Anyone who doubts the Nesteroks' commitment need only see them when they are decked out head to toe in Phillies red, replete with team hat and jacket. They attend all the team's spring training home games, and also follow their heroes to away games in relatively nearby places like Tampa, St. Petersburg, and Dunedin.

Like the Nesteroks, many retirees have chosen one Florida city over another at least partly because their favorite team trains there. Also, of course, there are the vacationers who select their destination with the same thought in mind.

According to a large Boston travel agency, hundreds of fans book spring excursions to the Red Sox' training site in Winter Haven, including game tickets and rooms in the same hotel where some players and team officials stay.

That such fans are spending much of their annual leave time on exhibition games does not faze them. Says Elmer West, who has come to the St. Petersburg area from Memphis, Tenn., for the only major league baseball he will see all year, ``On your vacation, you ought to be able to do whatever you want to. And I love baseball.''

Adds Richard Sullenger, a Cardinal fan down from St. Louis for the second consecutive year, ``It's like fishing or skiing or anybody's hobby.''

Not every spring training fan zeroes in on one team. Bob Cops, a vacationer from Wisconsin who doesn't have a favorite team, planned to catch nine assorted games in as many days.
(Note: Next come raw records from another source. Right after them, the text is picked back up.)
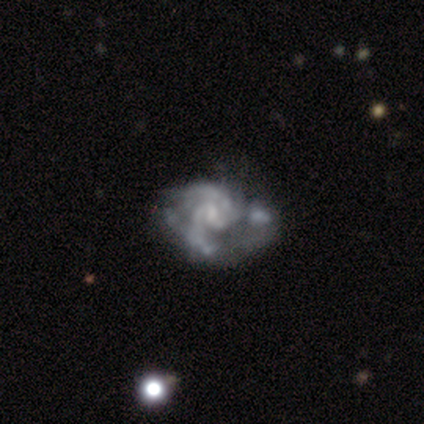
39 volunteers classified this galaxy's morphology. smooth_or_featured: featured or disk (p=0.90) [alt: smooth p=0.05]
disk_edge_on: no (p=0.97) [alt: yes p=0.03]
bar: no (p=0.62) [alt: weak p=0.35]
has_spiral_arms: yes (p=0.94) [alt: no p=0.06]
spiral_winding: medium (p=0.59) [alt: tight p=0.25]
spiral_arm_count: 2 (p=0.72) [alt: can't tell p=0.19]
bulge_size: small (p=0.53) [alt: none p=0.24]
merging: none (p=0.27) [tied with: merger p=0.27]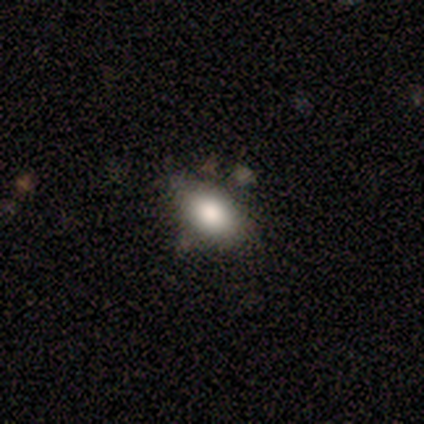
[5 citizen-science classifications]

Actually, a baseball vacation may have as much ``method'' as ``madness'' to it. The sunshine is still there, and people still get to the beaches and other tourist attractions. Moreover, most spring training fans unabashedly love baseball and feel they are watching the genuine article, even if the scores do not count.

``This is real baseball to me,'' says Lee Reid, as she watches her Mets in action in St. Petersburg's Al Lang Stadium. ``If you were sitting up in Shea Stadium in New York, you might feel exalted to be there, but the players are the same.''

Other aficionados point out that starters usually appear for about five innings, while their replacements put forth a considerable effort to make the squad. So the quality of play holds up. And certainly the fans cheer as heartily and reach for foul balls as eagerly as at any ballpark. And they say the peanuts and Crackerjack taste just as good down here.

Playing on a sunny day with the temperature in the 70s and the game sold out for weeks, the world champion Mets could just as easily be in the middle of the ``real'' season, an impression that grows when star outfielder Darryl Strawberry is hit with a pitch and both benches empty in anticipation of a brawl.

Actually, there is more of the postseason than the preseason to this particular contest, for the Mets are taking on the Boston Red Sox for the first time since the World Series last fall. The moment is not lost on Mrs. Reid, who observes, ``It's a big game today, and we felt like we had to be here.'' And while the 6,000 packed into this park cannot recreate the tumult of last year's sixth and seventh games in New York, they offer a convincing version in miniature.

Spring training enthusiasts, though, claim to get even more out of baseball than do their regular-season counterparts. ``Where else can you be within reach of six or seven ball parks?'' asks Leah Secondo, who is on her third pilgrimage from Enfield, Conn. Since these stadiums hold about 5,000, practically all seats are like box seats back home, and at a fraction of the cost.

Rich Romeo of East Windsor, Conn., notes, ``If you're an autograph seeker, it's better now than during the regular season. You can always get a lot closer to the players.''

``We go out to Tampa and talk to Pete Rose,'' boasts Nesterok, referring to the Cincinnati Reds manager and living legend who owns the major league record for most lifetime hits. ``Who can do that up north?''

The Nesteroks see an additional dimension in their closeness to the Phillies. ``The players feel like they're talking to their dads and moms,'' Nesterok reveals. ``They tell us about their kids, and we get to know their wives and girlfriends.''

So special is the connection between spring training fans and their teams that the impending move of the Mets next year from St. Petersburg across the state to Port St. Lucie is bound to cause some consternation - especially for retirees who can only watch their teams during the Florida ``season.'' Laments long-time Met watcher Artie Cockran, ``It's going to be tough. I don't know how many games I can get to over there.''

Rita Forsythe and her husband, who followed the Mets to St. Petersburg years ago, have found a solution: they plan to put their house up for sale and start looking for one in Port St. Lucie.

Lee Reid, meanwhile, says she may have to become a Cardinal fan - a switch that would be like quitting Macy's to work for Gimbel's.

Being attached to spring training has its other inconveniences, owing mainly to the mounting popularity of the exhibition games. Cops, who on his 10th trip here reigns as a sort of resident historian, complains, ``Eight years ago you could sit anywhere you wanted, but in the last five years it's been crazy. There are sellouts all over the place. You can't even park anymore. You drive into Lakeland, where the Tigers play, and all you see are Michigan license plates.''

Like the rest of America's baseball fans, people like the Nesteroks, Reid, and Cops are looking forward to Opening Day on April 6 - but for them the season has already begun in earnest.